Zum Glück fand ich schnell ein anderes Thema: Ein Stück über den Kennedy-Clan. Die Entstehung des Stücks, parallel zu den Proben, war für mich ein faszinierender und inspirierender Prozess.

Die Ur- und einzige Aufführung fand im ausverkauften Berolzheimerianum, heute »Comödie Fürth« statt.


Szenenfoto aus »Der Clan«: Auftritt von Richard Nixon (Gert Hessing). Foto privat.
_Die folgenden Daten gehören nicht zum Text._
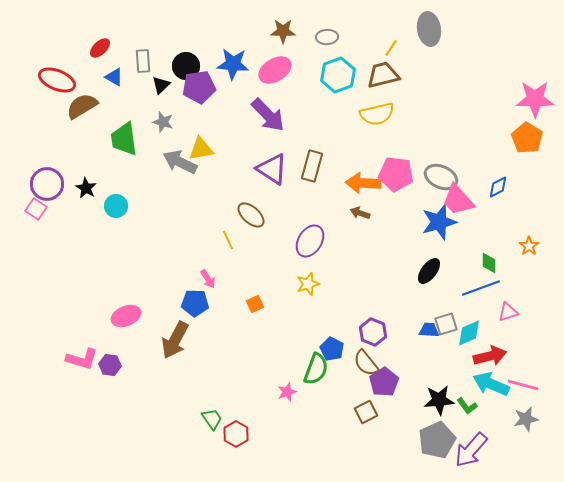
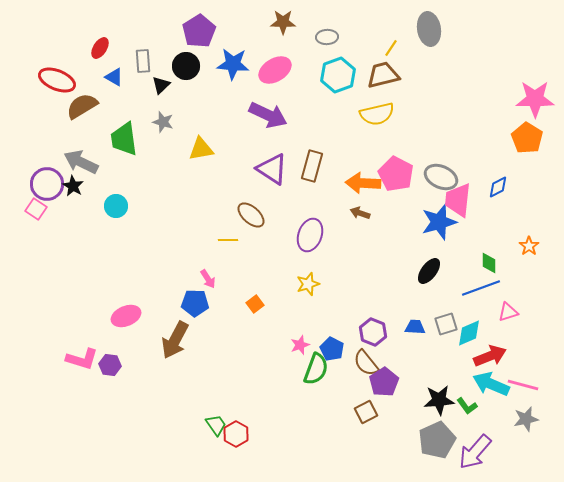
brown star at (283, 31): moved 9 px up
red ellipse at (100, 48): rotated 15 degrees counterclockwise
purple pentagon at (199, 87): moved 56 px up; rotated 24 degrees counterclockwise
purple arrow at (268, 115): rotated 21 degrees counterclockwise
gray arrow at (180, 162): moved 99 px left
pink pentagon at (396, 174): rotated 20 degrees clockwise
black star at (86, 188): moved 13 px left, 2 px up
pink trapezoid at (458, 200): rotated 48 degrees clockwise
yellow line at (228, 240): rotated 66 degrees counterclockwise
purple ellipse at (310, 241): moved 6 px up; rotated 12 degrees counterclockwise
orange square at (255, 304): rotated 12 degrees counterclockwise
blue trapezoid at (429, 330): moved 14 px left, 3 px up
red arrow at (490, 356): rotated 8 degrees counterclockwise
pink star at (287, 392): moved 13 px right, 47 px up
green trapezoid at (212, 419): moved 4 px right, 6 px down
purple arrow at (471, 450): moved 4 px right, 2 px down
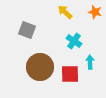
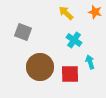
yellow arrow: moved 1 px right, 1 px down
gray square: moved 4 px left, 2 px down
cyan cross: moved 1 px up
cyan arrow: rotated 16 degrees counterclockwise
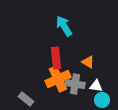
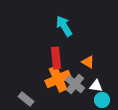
gray cross: rotated 30 degrees clockwise
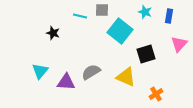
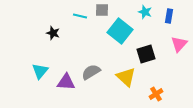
yellow triangle: rotated 20 degrees clockwise
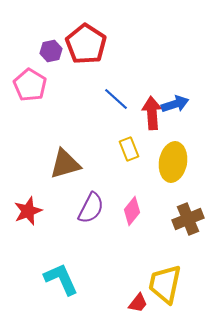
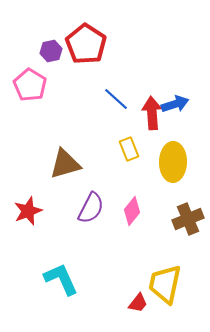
yellow ellipse: rotated 9 degrees counterclockwise
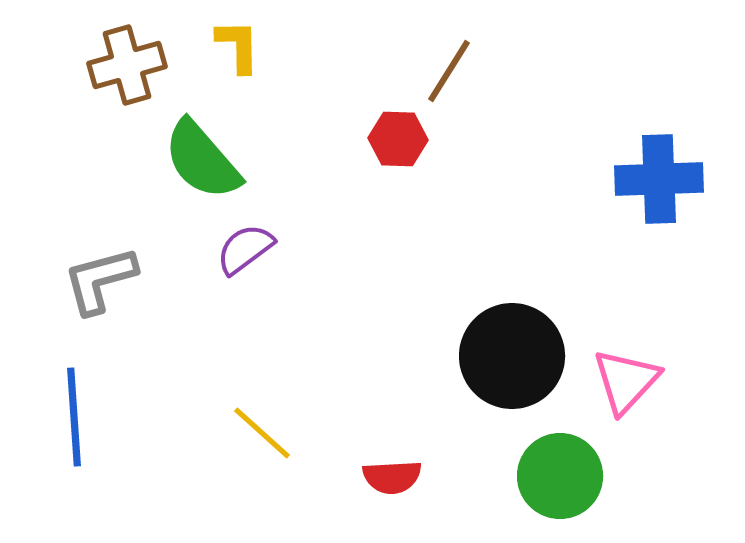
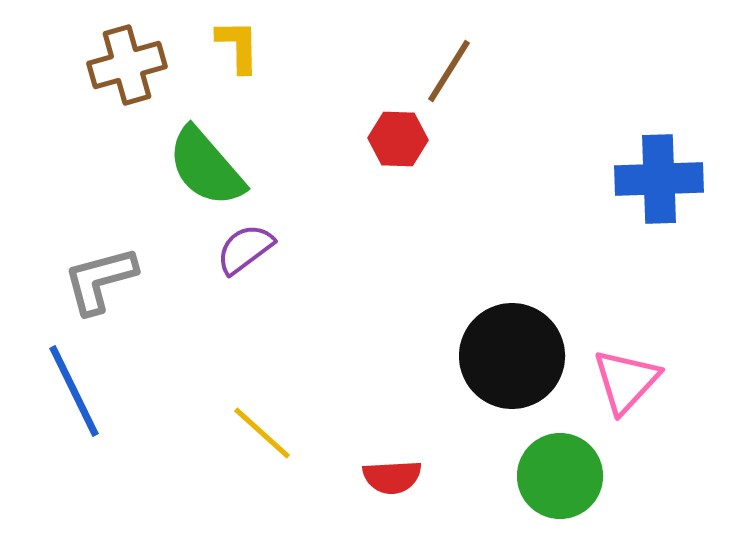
green semicircle: moved 4 px right, 7 px down
blue line: moved 26 px up; rotated 22 degrees counterclockwise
Das Stück im Agitpropstil zeigte am Beispiel des Kennedy-Clans, wie Geld die Politik okkupiert und die Macht der Reichen in den USA funktioniert und manipuliert. Das Drama zeigte auch, wie weit sich die USA der 1960er-Jahre von den Idealen der Gründerväter und den Intentionen der Unabhängigkeitserklärung entfernt hatten. Die Lokalpresse schrieb: »… man fürchtete, das am Schluss entrollte Sternenbanner könnte als Verunglimpfung einer befreundeten Nation konfisziert werden. Stattdessen wurde die Uraufführung von Gerd Scherms ›Clan‹ zum bisher spektakulärsten Auftritt der Fürther Jungautorengilde. Den äußeren Zeichen nach auch ihr bislang größter Erfolg: ein voller Saal, stürmische Zustimmung.«

Im folgenden Herbst bekam ich den Kulturförderpreis der Stadt Fürth, für den ich mich bei der Verleihung mit einer aufmüpfig-kritischen Rede bedankte. Womit ich die Erwartungshaltung sowohl des linken als auch des konservativen Publikums von Preisverleihungen an kritische Autoren in der damaligen Zeit ironisch erfüllte. Mein Schlusssatz: »Ich hoffe, nun nicht mit dem städtischen Kulturbetrieb identifiziert zu werden; aber vom Preisträger des Hörspielpreises der Kriegsblinden erwartet man ja auch nicht, selbst kriegsblind zu sein.«

Das war der erneute Abschied von meiner Heimatstadt.